The Question Everyone's been Asking:
What is Content Strategy?

By Micah Brown

So What is Content Strategy?

At its most basic level, content strategy is the creation and management of content. While the approach to content strategy was certainly changed with the growth of internet capabilities, the core of what it is hasn’t changed: create content that is sustainable, meaningful, cohesive, and ultimately engages the audience. Regarding the approach you may use for your own content strategy, perhaps the most important question to be asking is; “Why?”

The Content Marketing Institute Blog states that content strategy: “… helps you get the right content in front of the right people, at the right times, for the right reasons.”

While the US Government’s User Interface and Usability Office says that content strategy is “The strategic planning, creation, delivery, and governance of your content.”

The wonderful thing about these statements is that they are both correct! Good content strategy should be agile and able to fit into the needs you require it to fit in without feeling strained or out of place.

The content you’ll find on Ikea’s website is going to be vastly different from the content you’ll find at Indeed.com. They both want visitors to go to their sites, but the audience for those sites is going to be very different.

Brain Traffic provides the Content Strategy Quad as a way to look at and understand content strategy. They say that content strategy breaks down into four primary components: Editorial, Experience, Structure, and Process. Without any of these, content strategy will ultimately fail.

The quad is more than just a list. Each part contains its own separate questions that need to be answered and steps to be taken. What makes Brain Traffic’s take on it different than many of the others is that it allows you to take the reins and create your own approach.

Editorial Strategy

Editorial Strategy breaks down into a series of basic questions that will help formulate the direction the rest of the content will move toward. A few of these questions are:

  1. Who is your audience?
  2. What message are you trying to send?
  3. What problems might this content solve for the user?

Figuring out the answers to these questions will ultimately help you narrow your audience down to those who may be seeking your content.

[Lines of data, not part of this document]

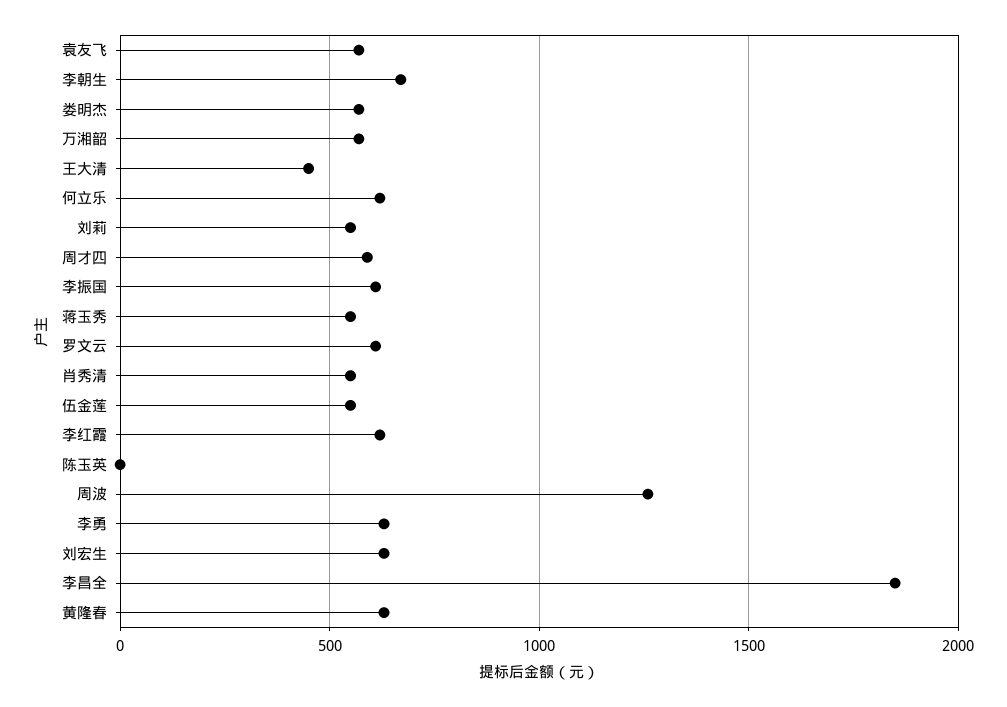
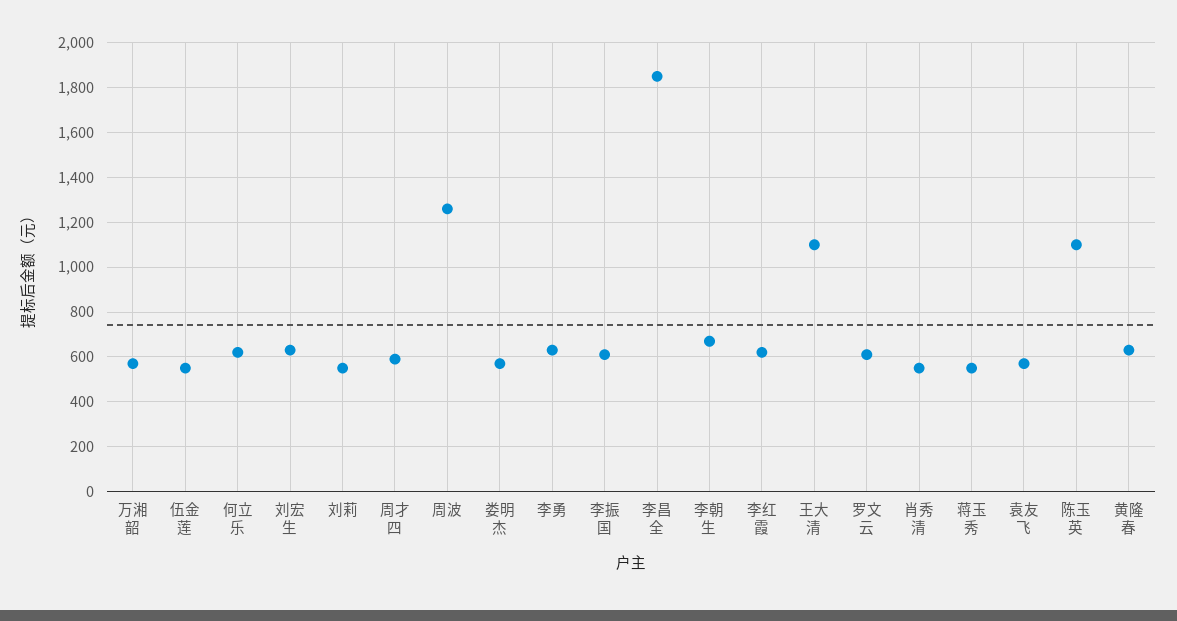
王大清: 450 -> 1100
陈玉英: 0 -> 1100

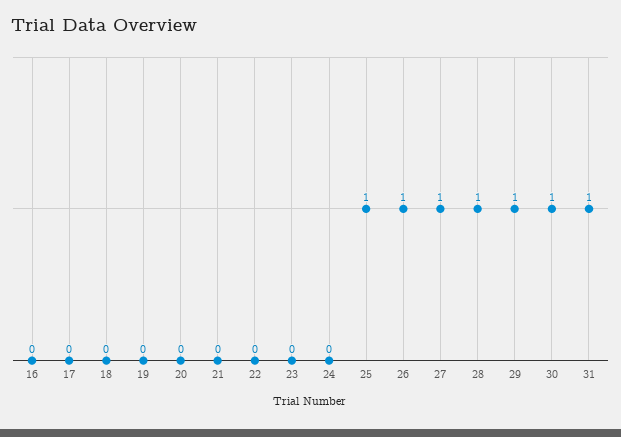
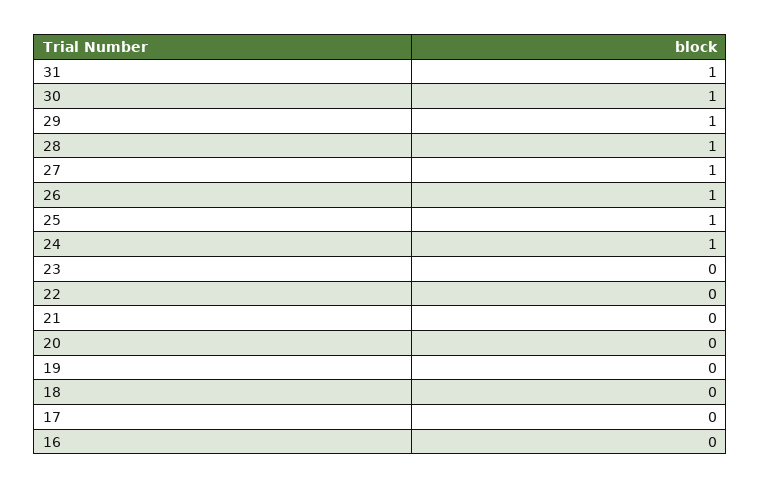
24: 0 -> 1

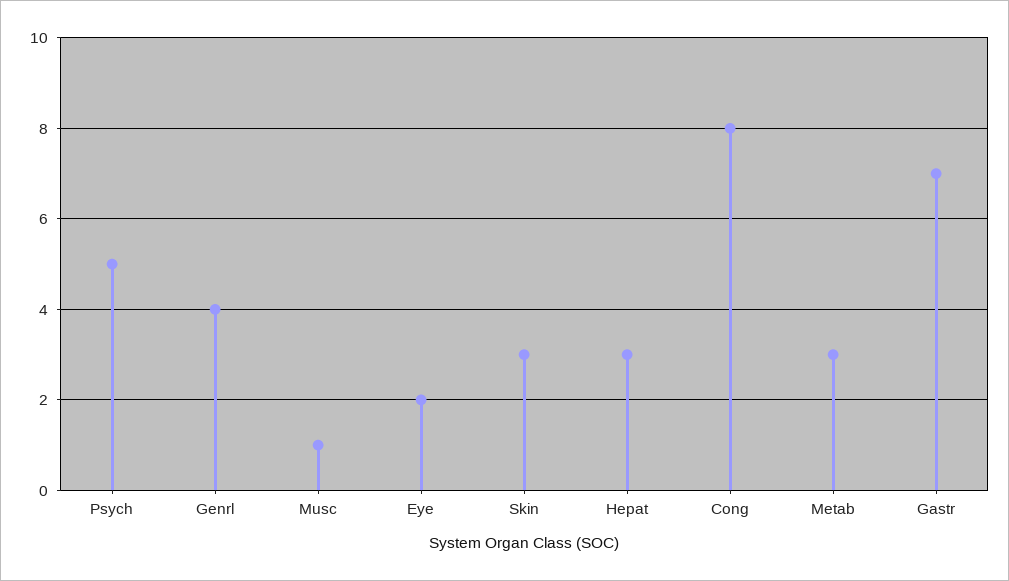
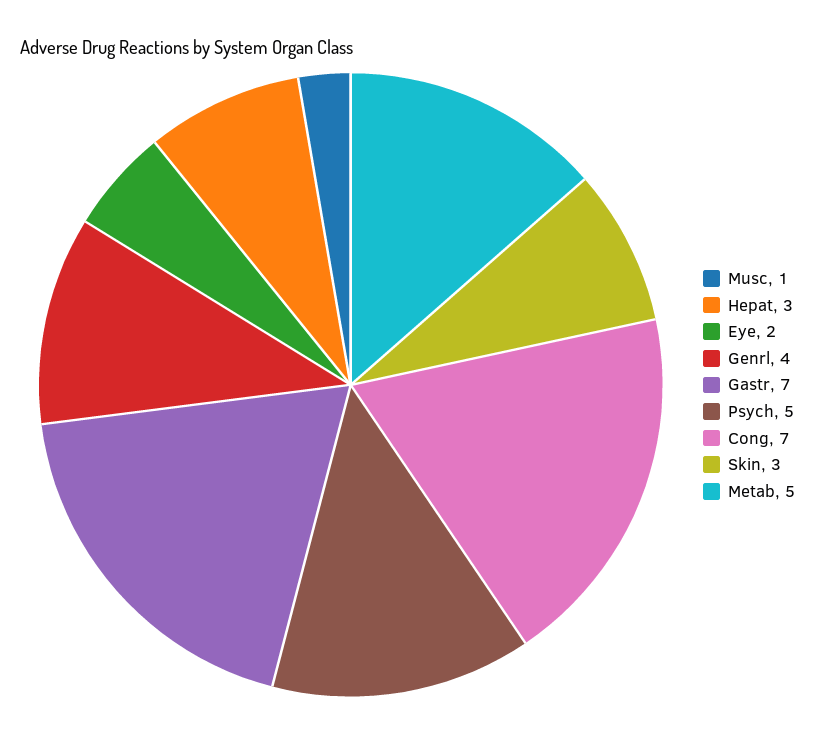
Cong: 8 -> 7
Metab: 3 -> 5

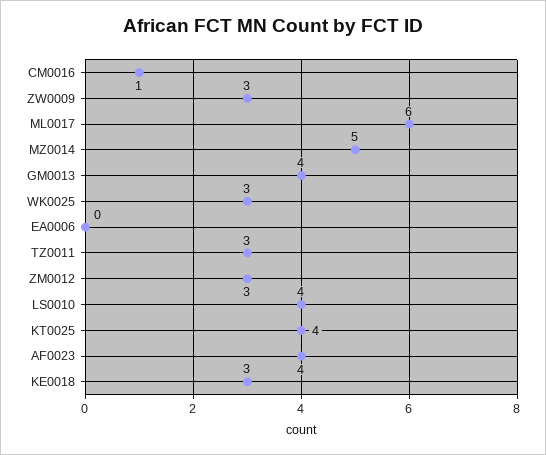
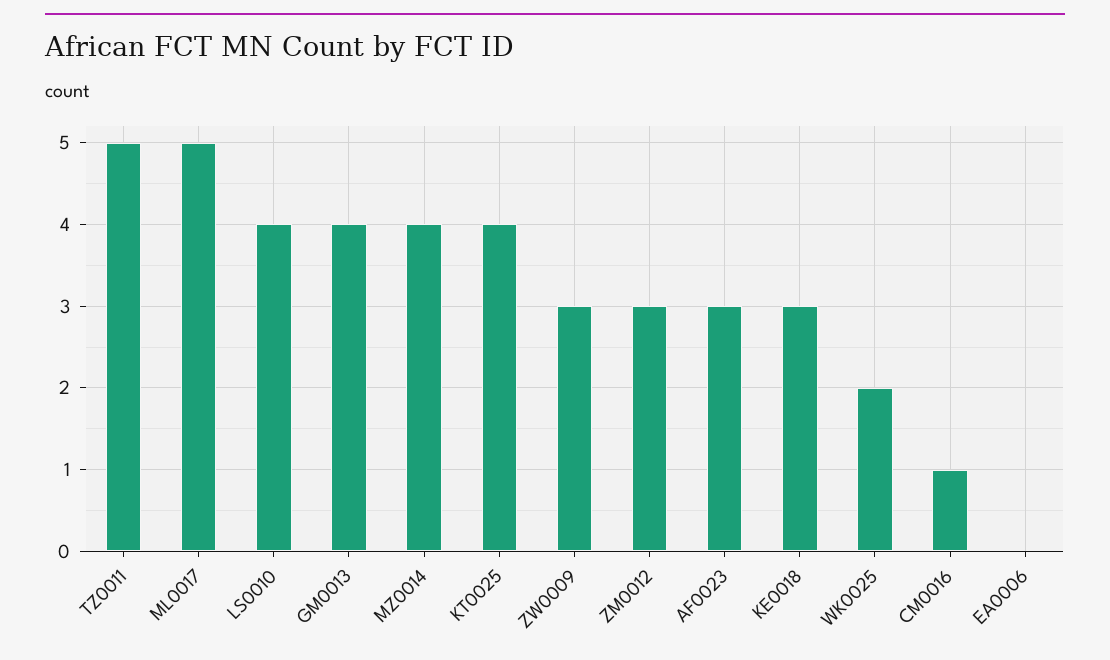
ML0017: 6 -> 5
MZ0014: 5 -> 4
WK0025: 3 -> 2
TZ0011: 3 -> 5
AF0023: 4 -> 3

Once you have those answers outlined, you can start writing the content itself. Even before the content has been completely written, the next step can begin as some of the above questions will help to form ideas around the experience the consumers of your content will have.

Experience Design

As the content is being compiled into an easily consumable copy, the experience design must then make that content appealing to the core audience they are attempting to reach. Important questions that will need to be asked include:

  1. How will the needs of our audience be met with this content?
  2. What is the current ecosystem for this type of content?
  3. What type of journey is our customer on?

It’s the answer to the first question that will guide how the following questions are answered and how the experience is ultimately built. Ultimately, you want the experience to be one that speaks not only to your audience, but to those who may find you along the way. The experience needs to have its own level of engagement beyond the content created during the editorial process.

Structure

Structure ties into Experience Design and Editorial Strategy in that it creates the underlying support that everything else will be built on top of. When structure is discussed, it’s often done so with a plan to help draw in users that will benefit from the content. Some of the important questions that need to be asked during this phase include:

  1. How will the content be organized for browse-and-find?
  2. What tags must be used to attract users we want?
  3. How will this content be usable in the future?

When writing or creating content, it’s always important to consider its use for the future. That way it’s not something that will only be seen once by your audience and forgotten, but something that can be called on in the future to enhance other content where it seems appropriate.

Process Design

This is the section of the quad where everything is planned out. How the pieces will be built, framed, and ultimately constructed. During this process, there will be questions like these:

  1. What is the lifecycle of the content and how will it move through that lifecycle?
  2. What tools are needed to create and deliver the content?
  3. How will you measure the quality and success of the content?

In the end, the processes you use to create your content will look quite different from how somebody else develops their content strategy, even if both of you are staying within the quad structure. This is due to the quad structure being infinitely flexible to be able to help a car manufacturer sell more cars and an accounting firm disseminate important information about Tax Law changes to their clients.

A heavy focus on Content Strategy will bring you results, help your business grow, and provide valuable information to your preferred audience.